Material for the task
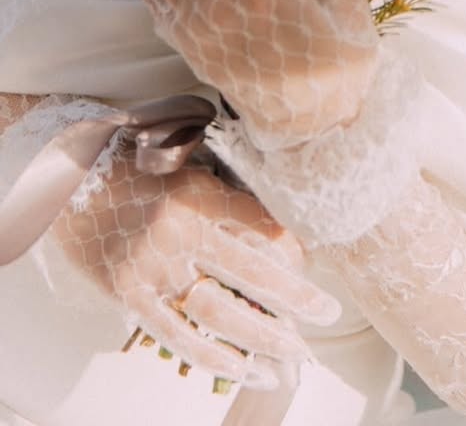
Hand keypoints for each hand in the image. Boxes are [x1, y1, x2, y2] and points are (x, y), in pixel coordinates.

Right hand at [51, 149, 340, 389]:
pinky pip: (176, 334)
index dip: (293, 250)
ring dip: (261, 338)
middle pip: (251, 274)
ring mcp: (153, 269)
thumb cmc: (136, 165)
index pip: (261, 229)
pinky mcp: (129, 295)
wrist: (69, 178)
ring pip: (219, 313)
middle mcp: (180, 234)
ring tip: (293, 354)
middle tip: (328, 315)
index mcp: (200, 194)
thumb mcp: (189, 166)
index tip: (312, 263)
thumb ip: (226, 198)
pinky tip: (242, 369)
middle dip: (295, 299)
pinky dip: (211, 356)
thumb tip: (276, 232)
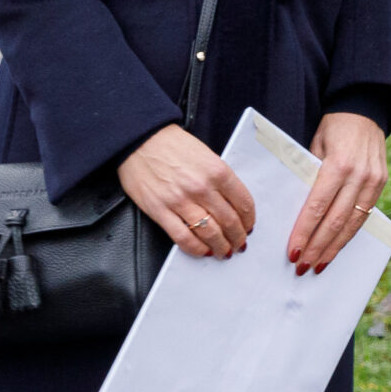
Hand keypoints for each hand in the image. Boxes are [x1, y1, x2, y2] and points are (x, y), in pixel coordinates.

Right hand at [119, 124, 255, 258]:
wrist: (141, 140)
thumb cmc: (173, 145)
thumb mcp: (207, 155)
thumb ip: (220, 178)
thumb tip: (232, 203)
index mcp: (218, 171)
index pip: (243, 202)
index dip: (249, 219)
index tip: (249, 226)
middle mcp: (202, 188)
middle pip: (229, 221)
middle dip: (237, 237)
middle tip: (239, 244)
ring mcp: (180, 201)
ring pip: (209, 233)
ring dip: (220, 246)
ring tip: (224, 251)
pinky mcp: (160, 211)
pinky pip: (182, 237)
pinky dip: (196, 248)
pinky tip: (202, 251)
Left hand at [289, 112, 387, 274]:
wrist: (365, 109)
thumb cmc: (332, 128)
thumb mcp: (314, 145)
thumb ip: (309, 175)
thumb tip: (295, 210)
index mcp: (338, 164)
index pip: (317, 207)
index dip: (305, 232)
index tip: (292, 251)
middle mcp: (359, 175)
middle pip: (335, 220)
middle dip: (318, 247)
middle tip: (302, 266)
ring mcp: (373, 180)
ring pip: (352, 223)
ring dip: (334, 247)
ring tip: (318, 265)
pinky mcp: (381, 183)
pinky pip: (364, 215)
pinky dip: (349, 234)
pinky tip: (337, 248)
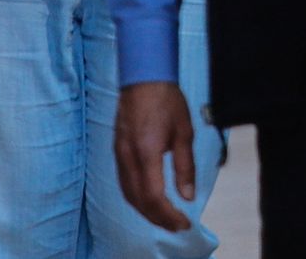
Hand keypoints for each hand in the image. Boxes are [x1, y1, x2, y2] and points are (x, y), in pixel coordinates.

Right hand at [114, 82, 196, 232]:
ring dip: (146, 211)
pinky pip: (124, 184)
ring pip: (128, 195)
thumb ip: (185, 166)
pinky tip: (149, 201)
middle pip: (138, 201)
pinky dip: (137, 198)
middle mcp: (128, 158)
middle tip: (177, 225)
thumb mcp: (185, 132)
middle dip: (157, 218)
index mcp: (146, 153)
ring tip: (165, 218)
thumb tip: (188, 195)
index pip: (153, 196)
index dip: (167, 214)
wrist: (143, 79)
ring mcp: (119, 156)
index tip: (184, 223)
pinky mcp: (118, 153)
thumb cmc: (167, 101)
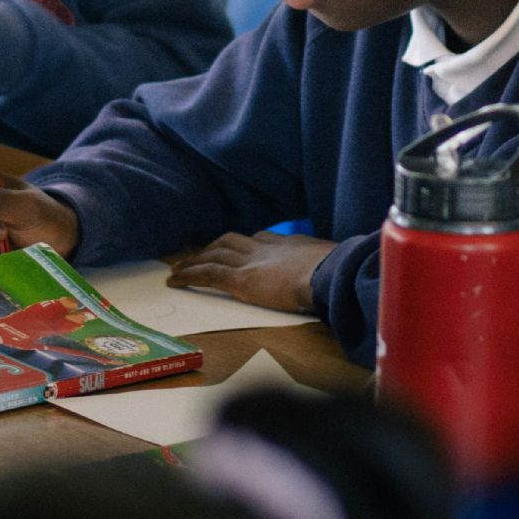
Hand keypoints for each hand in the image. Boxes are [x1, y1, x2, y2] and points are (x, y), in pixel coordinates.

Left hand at [166, 232, 332, 313]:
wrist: (329, 274)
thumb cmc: (340, 274)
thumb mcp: (336, 266)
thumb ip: (330, 270)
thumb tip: (343, 275)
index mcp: (290, 244)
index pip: (262, 238)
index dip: (247, 243)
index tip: (242, 246)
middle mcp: (266, 247)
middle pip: (232, 241)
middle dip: (214, 247)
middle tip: (200, 255)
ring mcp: (251, 261)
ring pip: (214, 254)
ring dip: (195, 260)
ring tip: (179, 269)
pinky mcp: (240, 279)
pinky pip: (208, 274)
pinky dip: (189, 275)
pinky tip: (175, 280)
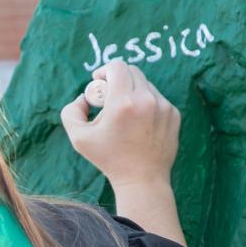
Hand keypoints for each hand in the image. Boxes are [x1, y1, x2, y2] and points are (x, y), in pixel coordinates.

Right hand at [60, 59, 180, 188]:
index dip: (104, 70)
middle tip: (109, 99)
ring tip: (125, 116)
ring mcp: (163, 106)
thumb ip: (72, 111)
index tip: (99, 83)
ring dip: (132, 92)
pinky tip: (140, 125)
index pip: (116, 66)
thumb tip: (83, 97)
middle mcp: (146, 100)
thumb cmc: (109, 159)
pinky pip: (157, 98)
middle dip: (117, 79)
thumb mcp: (79, 138)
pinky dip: (146, 105)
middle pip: (132, 71)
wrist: (142, 180)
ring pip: (145, 84)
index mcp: (123, 103)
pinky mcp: (174, 114)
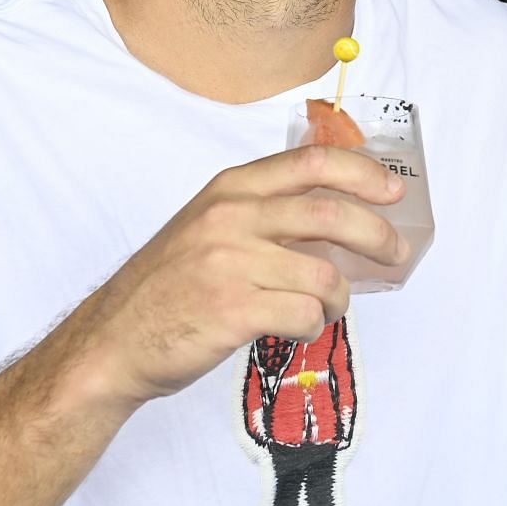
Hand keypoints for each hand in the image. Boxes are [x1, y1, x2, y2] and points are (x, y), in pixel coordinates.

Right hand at [59, 144, 407, 407]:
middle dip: (377, 235)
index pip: (311, 162)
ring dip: (340, 298)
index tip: (394, 190)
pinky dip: (313, 325)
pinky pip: (305, 315)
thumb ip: (264, 213)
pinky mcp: (232, 311)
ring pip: (325, 274)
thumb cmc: (167, 287)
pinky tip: (297, 329)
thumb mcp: (207, 226)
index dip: (363, 173)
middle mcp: (230, 217)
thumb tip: (342, 217)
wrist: (112, 342)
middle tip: (394, 253)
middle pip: (331, 214)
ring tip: (327, 309)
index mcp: (229, 189)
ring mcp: (230, 263)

Task
Write out again exactly the lines from the start of the data above through the line containing "wrist: (143, 79)", inclusive, excluding any pictures.

Response
Hand keypoints for each hand in the image. Boxes are [x1, y1, x2, y2] and points are (x, y), in pixel coordinates.

Right hand at [51, 149, 340, 389]:
pinky pip: (176, 334)
index dip: (293, 250)
ring dip: (261, 338)
middle pip: (251, 274)
ring mcp: (153, 269)
thumb cmc: (136, 165)
index pip: (261, 229)
pinky mcp: (129, 295)
wrist: (69, 178)
ring pip: (219, 313)
middle mcp: (180, 234)
ring tip: (293, 354)
middle tip: (328, 315)
index mcp: (200, 194)
thumb mcp: (189, 166)
index tip: (312, 263)
thumb ip: (226, 198)
pinky tip: (242, 369)
middle dip: (295, 299)
pinky dip: (211, 356)
thumb tip: (276, 232)
Hand keypoints for each hand in the image. Boxes are [x1, y1, x2, y2] and points are (x, y), in pixel coordinates.

Right hand at [119, 124, 255, 258]:
wrist: (141, 140)
thumb cmc: (173, 145)
thumb mcp: (207, 155)
thumb ip: (220, 178)
thumb tip: (232, 203)
index mcp: (218, 171)
index pip: (243, 202)
index dip: (249, 219)
index tip: (249, 226)
middle mcp: (202, 188)
middle pip: (229, 221)
middle dip: (237, 237)
middle tip: (239, 244)
ring mcp: (180, 201)
ring pip: (209, 233)
ring dip: (220, 246)
ring tip: (224, 251)
pinky mcp: (160, 211)
pinky pip: (182, 237)
pinky dip: (196, 248)
pinky tip: (202, 251)
Left hand at [289, 112, 387, 274]:
wrist: (365, 109)
thumb cmc: (332, 128)
thumb mcp: (314, 145)
thumb ip: (309, 175)
thumb tip: (295, 210)
index mcp: (338, 164)
index pip: (317, 207)
index dip: (305, 232)
index tip: (292, 251)
middle mcp: (359, 175)
middle pip: (335, 220)
middle dip: (318, 247)
middle tip: (302, 266)
ring mcp: (373, 180)
ring pip: (352, 223)
ring dip: (334, 247)
ring tip: (318, 265)
pinky mcp: (381, 183)
pinky pip: (364, 215)
pinky dip: (349, 234)
pinky tip: (337, 248)
Hand keypoints for each hand in the image. Boxes are [x1, y1, x2, y2] and points are (x, y), in pixel coordinates.

Right hand at [114, 82, 196, 232]:
ring dip: (146, 211)
pinky pip: (124, 184)
ring pip: (128, 195)
thumb ip: (185, 166)
pinky tip: (149, 201)
middle pip: (138, 201)
pinky dip: (137, 198)
middle mcp: (128, 158)
middle tip: (177, 225)
thumb mcp: (185, 132)
middle dip: (157, 218)
index mcp: (146, 153)
ring tip: (165, 218)
thumb tip: (188, 195)
index pip: (153, 196)
index dip: (167, 214)
wrist: (143, 79)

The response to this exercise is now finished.